Rewire() and degree distribution

Does rewire(g, keeping_degseq) preserve the degree sequence (degree of each node is preserved), or the degree distribution? My nodes have identities, and I would like a rewiring that preserves the degree distribution but permits degrees of individual nodes to change as the graph is re-wired.

When you use rewire with keeping_degseq, edges are only rewired, so nodes are guaranteed to keep the exact same degree. Hence, degrees of individual nodes will never change.

The alternative that you can use is sample_degseq which will sample a graph from a degree sequence. Here, the degree for each node will be exactly the degree that is provided. Perhaps this still does not satisfy your needs. If that is the case, you could first create a distribution of node degrees, and then sample degrees from this distribution, and then sample a graph from the sampled degrees. See some of the later examples provided in the documentation for sampling from a particular distribution, for example:

## Power-law degree distribution
## Note, that we correct the degree sequence if its sum is odd
degs <- sample(1:100, 100, replace=TRUE, prob=(1:100)^-2)
if (sum(degs) %% 2 != 0) { degs[1] <- degs[1] + 1 }
g <- sample_degseq(degs, method="vl")
all(degree(g) == degs)

I don’t understand the question. Can you show a small example which illustrates what you mean by keeping the degree distribution but not the degree sequence?

Do you have some vertex attributes and you simply want to randomly permute the vertices and change which attribute is assigned to which?

I don’t understand the question. Can you show a small example which illustrates what you mean by keeping the degree distribution but not the degree sequence?

I think one way of asking my question is this.
Consider a graph g

d0=as.vector(degree(g))
g1=rewire(g, keeping_degseq)
d1=as.vector(degree(g1))

Is it the case that d1==d0 is TRUE everywhere? That is how I understand preserving the degree sequence.

But it could be that d1 is a permutation of d0. (i.e. d1==d0 is FALSE in at least some places but sort(d1)==sort(d0) is TRUE everywhere). That would preserve the degree distribution but not the degree sequence (at least in the jargon I use).

Do you have some vertex attributes and you simply want to randomly permute the vertices and change which attribute is assigned to which?

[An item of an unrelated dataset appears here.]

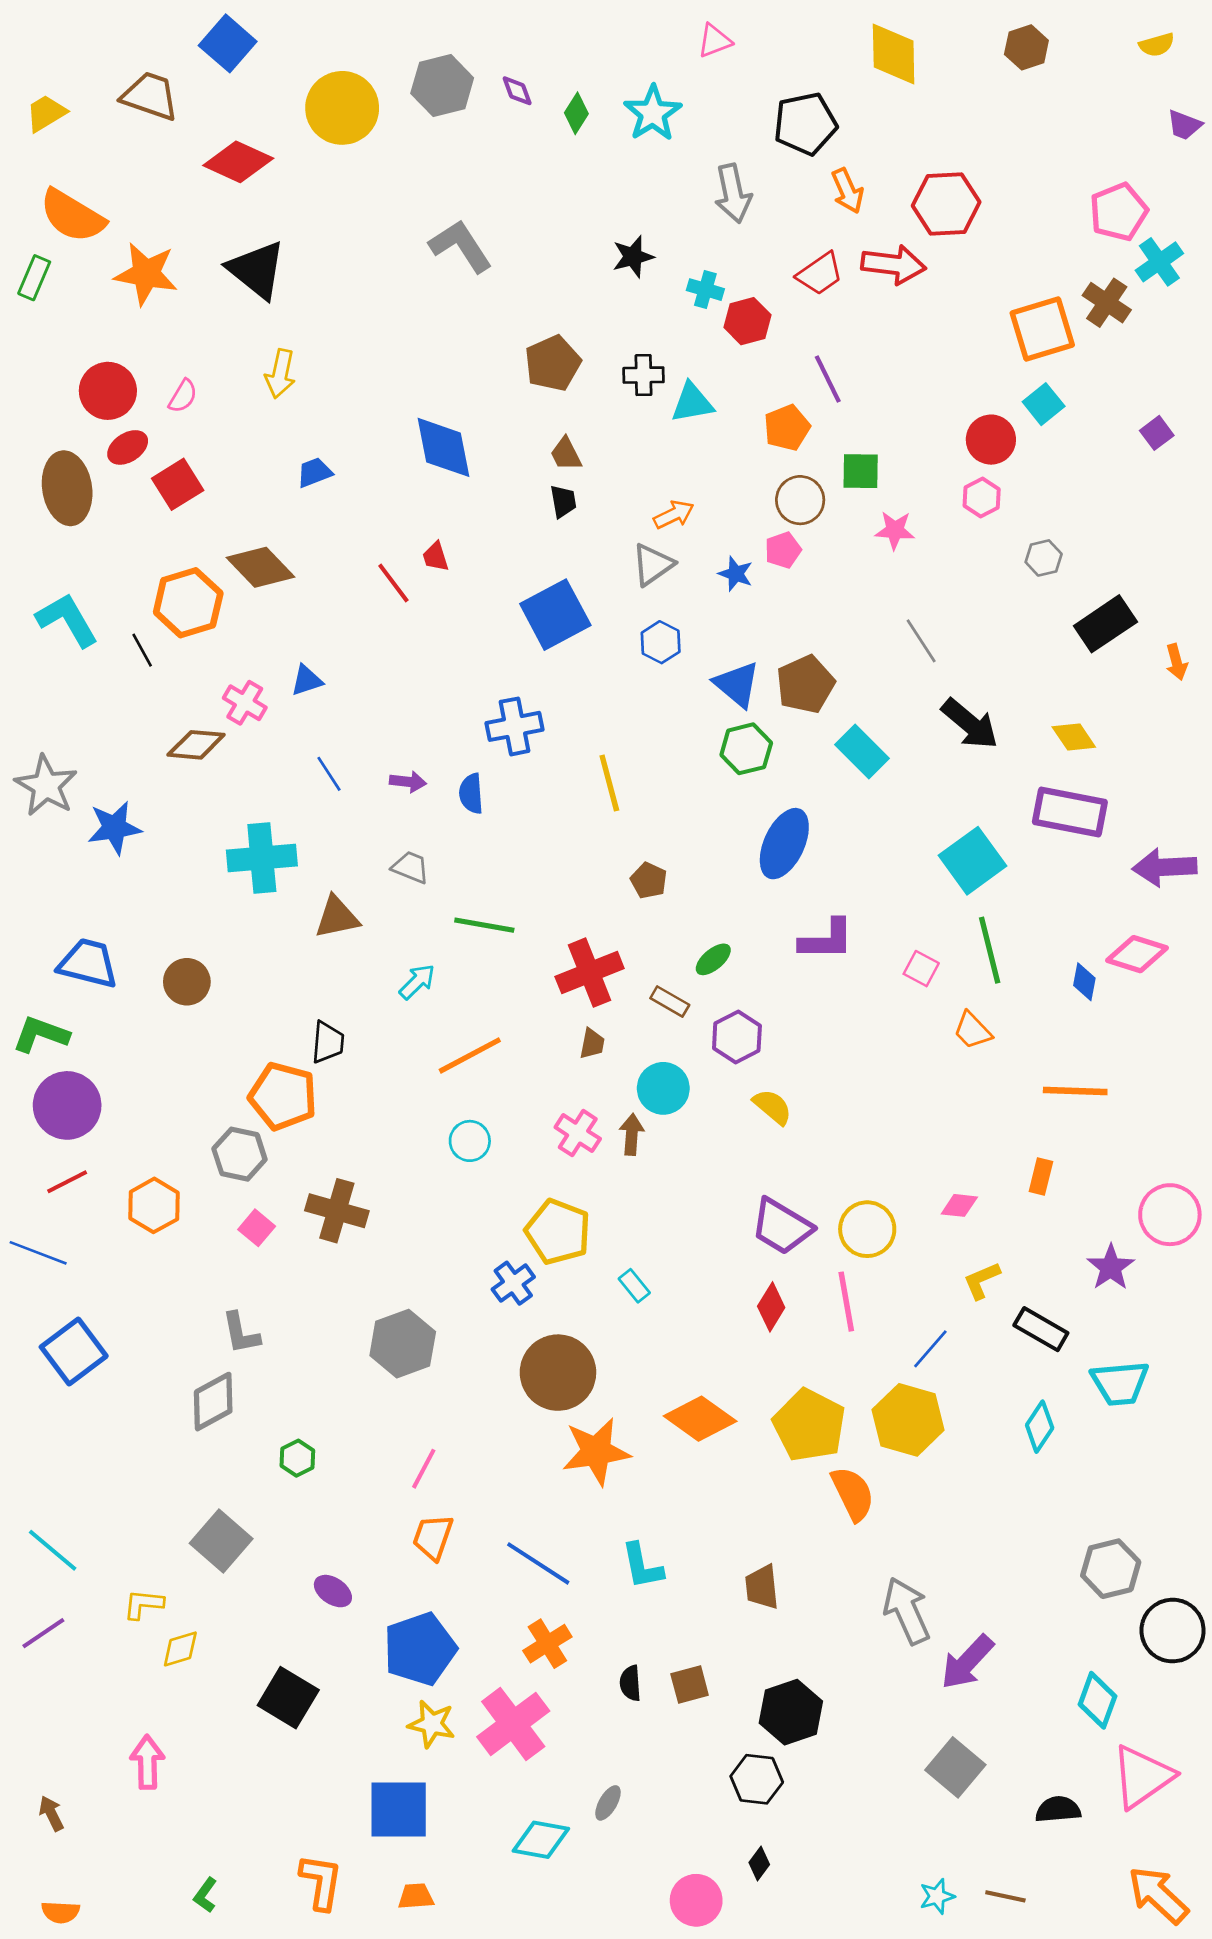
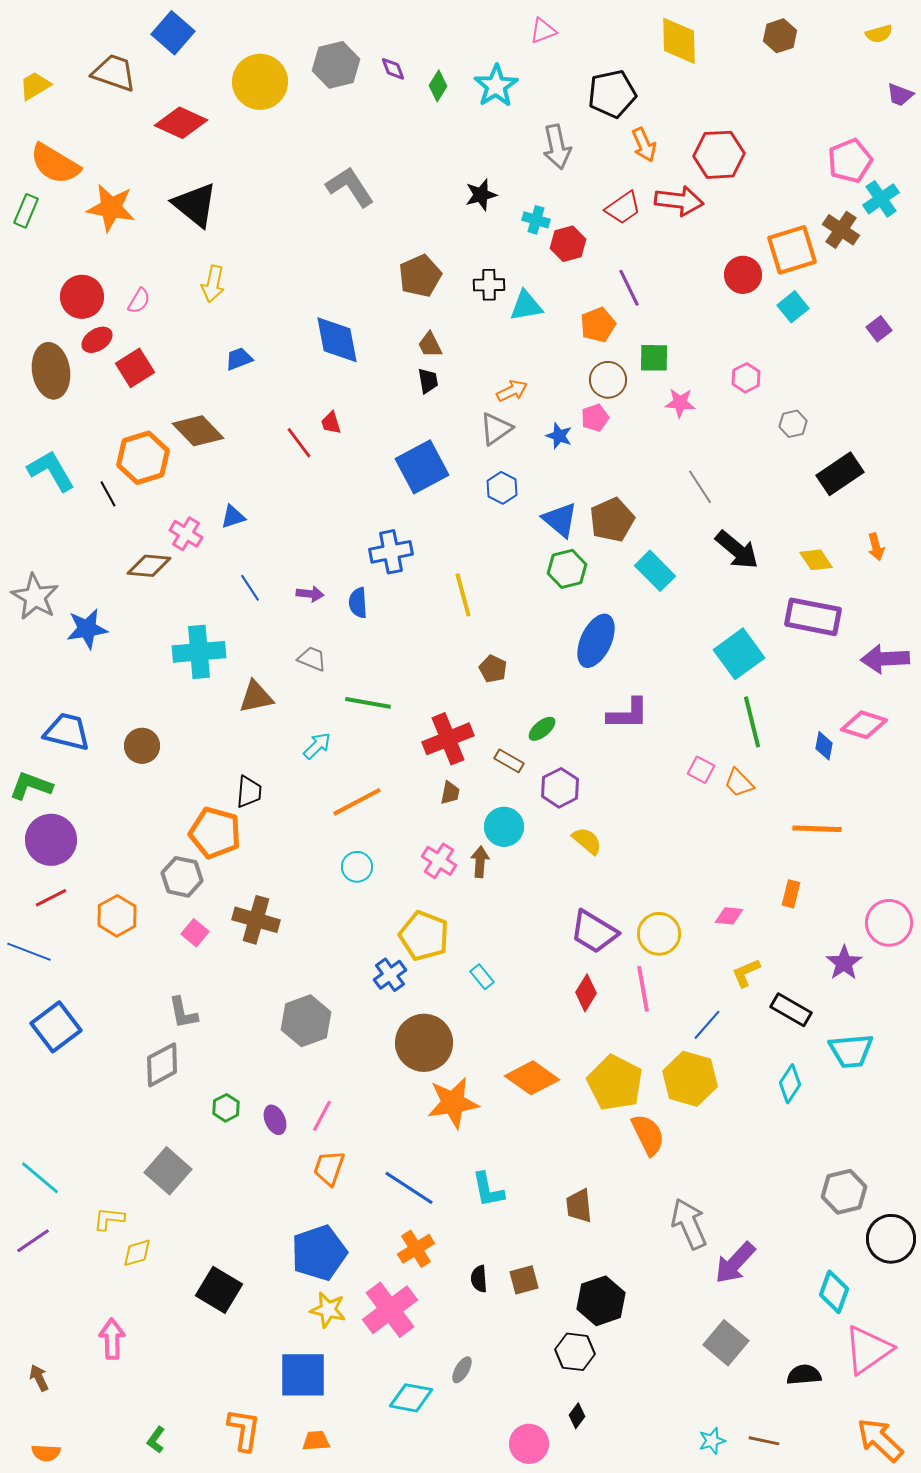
red circle: (991, 440) -> (743, 275), moved
orange arrow: (1176, 662) -> (876, 547), moved
pink square: (921, 969) -> (701, 770), moved
purple ellipse: (333, 1591) -> (275, 1120), moved, turned 32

I think just permuting the node attributes doesn’t do it, because that preserves the network architecture. For example it retains degree assortativity, average path length… and (all) other aggregate structural properties of the network.

Ahh, perhaps the solution is rewiring preserving degree sequence and then permuting node attributes. That might do it.

I do have another question about re-wiring.
Is it possible to re-wire part of the graph (eg a pre-specified subset of nodes, limiting the re-wiring to the edges within that subset).
Essentially I have a graph of many components and I want to re-wire within each component without changing which nodes are in which component.
I know I could create a subgraph; remove those nodes from the graph; re-wire the subgraph; add the re-wired subgraph back to the larger graph. And do that for each component. But is there a direct way to do it?
I could also write a function to implement the re-wiring algorithm on a subset of nodes, but it might be slow to execute (this is in R).

Thanks (I see I answered you and Szabolcs in the wrong order).
Your first paragraph answers my basic question.
Thanks for your suggestions about sampling. I will see what I can make work.

If there are no attributes, then all these measures will be invariant to the vertex ordering. Without attributes, the graph is essentially unlabelled and the vertex ordering is merely an irrelevant technical detail of how the graph is stored on the computer.

If there are vertex attributes, then some graph measures are still do not depend on them. Assortativity or mean path length, or any other “structural” property (i.e. depending only on which vertices are connected, but not any of their attributes) are invariant of vertex ordering.

The mean path length depends on edge weights/lengths, but note that igraph only keep vertex attributes but discards any edge attributes during rewiring.